EXERCISE REQUIREMENTS:
In the data below, find the line containing "staining demonstrates strong", then set down that line and every later line up to and including the line containing "(IHC) photomicrograph of", exactly.

(Saved data entries)
##########

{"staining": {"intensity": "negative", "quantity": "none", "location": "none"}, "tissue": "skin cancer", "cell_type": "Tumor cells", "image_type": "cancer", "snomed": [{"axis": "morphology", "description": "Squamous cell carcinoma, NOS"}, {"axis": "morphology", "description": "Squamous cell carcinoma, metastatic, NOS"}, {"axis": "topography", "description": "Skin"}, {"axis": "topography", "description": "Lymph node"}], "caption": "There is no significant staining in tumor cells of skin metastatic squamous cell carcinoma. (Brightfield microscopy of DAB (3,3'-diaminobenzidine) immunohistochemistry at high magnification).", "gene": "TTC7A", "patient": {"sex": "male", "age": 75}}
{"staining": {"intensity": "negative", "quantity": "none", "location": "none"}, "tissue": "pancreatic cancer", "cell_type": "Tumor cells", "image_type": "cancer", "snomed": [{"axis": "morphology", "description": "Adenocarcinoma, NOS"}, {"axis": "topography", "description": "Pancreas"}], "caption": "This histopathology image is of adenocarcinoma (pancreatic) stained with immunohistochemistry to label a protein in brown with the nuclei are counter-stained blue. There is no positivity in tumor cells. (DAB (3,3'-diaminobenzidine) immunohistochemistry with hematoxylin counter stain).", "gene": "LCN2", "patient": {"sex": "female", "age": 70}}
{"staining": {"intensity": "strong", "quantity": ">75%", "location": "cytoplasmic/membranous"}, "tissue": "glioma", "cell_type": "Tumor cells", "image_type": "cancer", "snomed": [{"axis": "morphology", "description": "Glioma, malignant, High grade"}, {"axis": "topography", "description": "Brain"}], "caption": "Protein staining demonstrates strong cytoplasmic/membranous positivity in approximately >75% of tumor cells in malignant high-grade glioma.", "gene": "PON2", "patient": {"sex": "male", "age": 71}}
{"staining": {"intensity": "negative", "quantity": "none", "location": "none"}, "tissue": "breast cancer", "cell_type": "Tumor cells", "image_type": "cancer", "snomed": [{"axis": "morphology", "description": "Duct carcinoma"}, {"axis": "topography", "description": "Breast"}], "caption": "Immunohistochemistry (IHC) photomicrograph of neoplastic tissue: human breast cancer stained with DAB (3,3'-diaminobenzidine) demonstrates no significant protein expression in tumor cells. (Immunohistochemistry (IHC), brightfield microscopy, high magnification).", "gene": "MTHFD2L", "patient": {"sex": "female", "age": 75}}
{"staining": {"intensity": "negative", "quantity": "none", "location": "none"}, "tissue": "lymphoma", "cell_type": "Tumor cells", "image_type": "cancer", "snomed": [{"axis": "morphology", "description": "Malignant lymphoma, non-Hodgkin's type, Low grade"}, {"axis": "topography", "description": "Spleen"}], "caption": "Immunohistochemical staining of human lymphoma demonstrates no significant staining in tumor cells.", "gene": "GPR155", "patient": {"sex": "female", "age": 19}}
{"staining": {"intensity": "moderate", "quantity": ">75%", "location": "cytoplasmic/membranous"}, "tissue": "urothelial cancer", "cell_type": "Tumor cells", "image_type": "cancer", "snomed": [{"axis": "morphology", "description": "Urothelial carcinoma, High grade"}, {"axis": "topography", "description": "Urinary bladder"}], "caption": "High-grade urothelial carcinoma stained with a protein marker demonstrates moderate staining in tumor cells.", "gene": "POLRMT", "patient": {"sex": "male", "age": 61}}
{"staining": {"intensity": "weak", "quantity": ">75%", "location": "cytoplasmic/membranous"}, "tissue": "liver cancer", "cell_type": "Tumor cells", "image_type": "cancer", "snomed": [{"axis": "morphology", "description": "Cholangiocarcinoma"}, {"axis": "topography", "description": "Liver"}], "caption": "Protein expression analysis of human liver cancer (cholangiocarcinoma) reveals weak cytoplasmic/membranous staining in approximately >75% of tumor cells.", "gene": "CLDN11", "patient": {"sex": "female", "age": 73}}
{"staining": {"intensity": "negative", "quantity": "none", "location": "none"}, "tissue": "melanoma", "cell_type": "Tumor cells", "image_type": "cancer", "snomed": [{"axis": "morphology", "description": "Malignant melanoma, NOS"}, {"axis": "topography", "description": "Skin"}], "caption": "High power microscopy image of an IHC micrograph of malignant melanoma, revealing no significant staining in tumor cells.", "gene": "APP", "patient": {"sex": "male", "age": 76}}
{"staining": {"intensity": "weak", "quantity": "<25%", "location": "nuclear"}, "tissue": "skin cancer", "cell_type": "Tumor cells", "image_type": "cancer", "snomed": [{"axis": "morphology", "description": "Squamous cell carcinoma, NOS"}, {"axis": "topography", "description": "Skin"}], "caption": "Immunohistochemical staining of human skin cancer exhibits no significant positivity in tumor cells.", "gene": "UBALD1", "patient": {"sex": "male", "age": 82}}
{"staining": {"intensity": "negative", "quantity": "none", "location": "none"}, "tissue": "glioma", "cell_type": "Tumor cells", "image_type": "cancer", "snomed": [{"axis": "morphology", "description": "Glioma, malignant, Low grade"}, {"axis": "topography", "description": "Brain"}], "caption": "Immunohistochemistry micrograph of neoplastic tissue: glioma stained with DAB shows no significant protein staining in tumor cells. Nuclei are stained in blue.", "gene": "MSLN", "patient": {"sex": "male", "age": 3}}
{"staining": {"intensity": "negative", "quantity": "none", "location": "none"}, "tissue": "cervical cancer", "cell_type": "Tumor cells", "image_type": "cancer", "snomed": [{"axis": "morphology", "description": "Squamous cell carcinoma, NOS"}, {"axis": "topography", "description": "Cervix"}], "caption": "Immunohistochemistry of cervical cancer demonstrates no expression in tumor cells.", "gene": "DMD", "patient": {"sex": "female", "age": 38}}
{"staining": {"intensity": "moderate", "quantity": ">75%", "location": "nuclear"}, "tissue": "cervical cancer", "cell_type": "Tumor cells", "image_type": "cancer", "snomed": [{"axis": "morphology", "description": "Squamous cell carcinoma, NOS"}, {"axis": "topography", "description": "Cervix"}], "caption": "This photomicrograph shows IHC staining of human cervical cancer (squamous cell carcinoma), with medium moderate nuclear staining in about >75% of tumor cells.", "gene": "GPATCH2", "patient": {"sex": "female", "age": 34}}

##########

EXPECTED ANSWER:
{"staining": {"intensity": "strong", "quantity": ">75%", "location": "cytoplasmic/membranous"}, "tissue": "glioma", "cell_type": "Tumor cells", "image_type": "cancer", "snomed": [{"axis": "morphology", "description": "Glioma, malignant, High grade"}, {"axis": "topography", "description": "Brain"}], "caption": "Protein staining demonstrates strong cytoplasmic/membranous positivity in approximately >75% of tumor cells in malignant high-grade glioma.", "gene": "PON2", "patient": {"sex": "male", "age": 71}}
{"staining": {"intensity": "negative", "quantity": "none", "location": "none"}, "tissue": "breast cancer", "cell_type": "Tumor cells", "image_type": "cancer", "snomed": [{"axis": "morphology", "description": "Duct carcinoma"}, {"axis": "topography", "description": "Breast"}], "caption": "Immunohistochemistry (IHC) photomicrograph of neoplastic tissue: human breast cancer stained with DAB (3,3'-diaminobenzidine) demonstrates no significant protein expression in tumor cells. (Immunohistochemistry (IHC), brightfield microscopy, high magnification).", "gene": "MTHFD2L", "patient": {"sex": "female", "age": 75}}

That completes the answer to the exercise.